The major cause of problems with scatterplots is discretization of values. This happens when decimal places are rounded off, measurements are not accurate enough, or a data field is categorical. The scatterplot below uses a standardized dataset about cars. The problems with this scatterplot all derive from the x-axis; number of cylinders. There are so few values that cylinders is really a categorical scale being represented using numbers. This causes overplotting problems so there are hundreds of values all stacked on top of each other. This makes it difficult to see the full quantity of values in the dataset, and correlation and clustering is harder to find with so few possible values on the x-axis.

 
If you are dead-set on a scatterplot, there is not much you can do to remedy such a severe case of discretization, but in slightly better cases, there are some possible fixes. Translucency is a powerful tool for dealing with overplotting. Another possible mitigation technique is removing the fill of the mark. Both methods have advantages and disadvantages, and the combination of the two can also be useful.

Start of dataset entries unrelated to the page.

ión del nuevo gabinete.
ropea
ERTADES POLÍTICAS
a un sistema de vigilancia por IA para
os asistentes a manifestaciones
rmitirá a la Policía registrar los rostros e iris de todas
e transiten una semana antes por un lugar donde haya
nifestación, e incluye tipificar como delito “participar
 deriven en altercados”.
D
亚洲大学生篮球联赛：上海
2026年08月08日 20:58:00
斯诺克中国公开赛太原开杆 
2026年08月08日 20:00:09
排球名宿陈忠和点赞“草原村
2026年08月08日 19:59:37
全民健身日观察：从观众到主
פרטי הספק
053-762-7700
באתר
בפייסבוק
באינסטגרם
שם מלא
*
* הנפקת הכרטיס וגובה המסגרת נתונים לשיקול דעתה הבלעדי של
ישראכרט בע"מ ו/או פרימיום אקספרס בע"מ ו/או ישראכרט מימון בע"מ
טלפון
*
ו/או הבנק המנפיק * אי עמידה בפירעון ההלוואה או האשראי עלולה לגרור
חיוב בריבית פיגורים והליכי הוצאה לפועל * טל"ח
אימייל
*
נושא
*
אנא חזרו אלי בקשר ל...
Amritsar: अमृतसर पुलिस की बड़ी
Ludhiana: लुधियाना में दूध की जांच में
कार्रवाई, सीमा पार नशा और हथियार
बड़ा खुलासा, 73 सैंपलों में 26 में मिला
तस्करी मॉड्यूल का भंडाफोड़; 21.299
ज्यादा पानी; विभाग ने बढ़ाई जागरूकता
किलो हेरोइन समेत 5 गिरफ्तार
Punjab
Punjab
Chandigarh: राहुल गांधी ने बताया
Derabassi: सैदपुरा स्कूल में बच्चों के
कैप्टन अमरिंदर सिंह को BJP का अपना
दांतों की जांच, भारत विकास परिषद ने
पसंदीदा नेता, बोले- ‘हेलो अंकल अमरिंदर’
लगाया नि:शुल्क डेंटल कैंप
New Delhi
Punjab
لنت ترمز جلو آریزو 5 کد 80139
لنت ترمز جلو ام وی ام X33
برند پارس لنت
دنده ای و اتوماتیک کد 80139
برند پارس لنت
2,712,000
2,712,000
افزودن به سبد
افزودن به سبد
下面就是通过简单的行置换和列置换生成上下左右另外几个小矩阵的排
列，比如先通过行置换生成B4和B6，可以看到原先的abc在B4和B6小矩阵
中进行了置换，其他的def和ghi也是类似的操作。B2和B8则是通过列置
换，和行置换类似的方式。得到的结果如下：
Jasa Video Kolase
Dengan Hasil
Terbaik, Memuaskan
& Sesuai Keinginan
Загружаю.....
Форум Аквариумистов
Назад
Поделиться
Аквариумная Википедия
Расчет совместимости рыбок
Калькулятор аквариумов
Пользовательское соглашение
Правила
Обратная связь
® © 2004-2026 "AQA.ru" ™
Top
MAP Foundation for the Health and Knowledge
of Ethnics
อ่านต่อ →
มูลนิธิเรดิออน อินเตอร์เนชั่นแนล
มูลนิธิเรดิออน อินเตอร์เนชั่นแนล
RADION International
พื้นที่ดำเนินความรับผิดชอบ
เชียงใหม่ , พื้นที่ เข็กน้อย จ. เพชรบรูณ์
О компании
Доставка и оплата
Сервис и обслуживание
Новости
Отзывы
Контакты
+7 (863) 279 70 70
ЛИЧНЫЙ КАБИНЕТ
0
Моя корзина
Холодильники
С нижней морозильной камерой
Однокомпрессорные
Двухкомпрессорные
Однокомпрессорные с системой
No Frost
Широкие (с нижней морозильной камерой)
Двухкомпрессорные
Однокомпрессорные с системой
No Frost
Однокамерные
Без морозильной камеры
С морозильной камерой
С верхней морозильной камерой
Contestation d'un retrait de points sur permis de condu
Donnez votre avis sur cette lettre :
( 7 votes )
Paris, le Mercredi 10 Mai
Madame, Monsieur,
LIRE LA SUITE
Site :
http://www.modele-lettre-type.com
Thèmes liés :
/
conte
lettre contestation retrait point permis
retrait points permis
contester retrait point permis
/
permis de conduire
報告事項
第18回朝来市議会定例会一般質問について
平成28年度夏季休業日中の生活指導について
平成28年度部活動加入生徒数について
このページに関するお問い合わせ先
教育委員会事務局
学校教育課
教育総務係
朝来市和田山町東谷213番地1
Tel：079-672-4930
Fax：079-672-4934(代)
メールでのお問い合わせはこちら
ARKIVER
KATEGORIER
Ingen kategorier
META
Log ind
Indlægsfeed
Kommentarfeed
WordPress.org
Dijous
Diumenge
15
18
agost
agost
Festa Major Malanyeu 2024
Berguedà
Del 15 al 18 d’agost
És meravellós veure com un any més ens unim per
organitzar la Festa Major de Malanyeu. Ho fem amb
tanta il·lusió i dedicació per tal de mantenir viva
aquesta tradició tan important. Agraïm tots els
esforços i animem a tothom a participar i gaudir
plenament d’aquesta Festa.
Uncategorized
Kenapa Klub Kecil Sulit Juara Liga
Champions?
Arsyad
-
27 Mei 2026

Unfortunately, these methods are not a cure-all solution. It is still possible to have so many points or perfectly aligned points that pile up beyond the opacity range.

 
Ideally, avoiding data dimensions with low precision or few unique values is the best way to prevent these problems. Sometimes data just doesn’t belong in a scatterplot and you should visualize another dimension instead. In the case below, two continuous scales are shown and the overall shape of the group indicates negative correlation between the two dimensions.

 
If you really need to show categorical data, consider visually encoding it as color. The following chart does have dimensions with lower unique value counts (data from Fisher’s Iris Data), however it does a good job of showing how color can help call out clusters.

 
Scatterplots definitely have limitations, most of which come from characteristics of the data. When used correctly, however, they are great for overviews, finding outliers, and for showing patterns between some dimensions. For a data visualizer, a responsibly used scatterplot can be a very valuable tool.

 
Drew Skau is a scatterbrained PhD Computer Science Visualization student at UNCC, with an undergraduate degree in Architecture.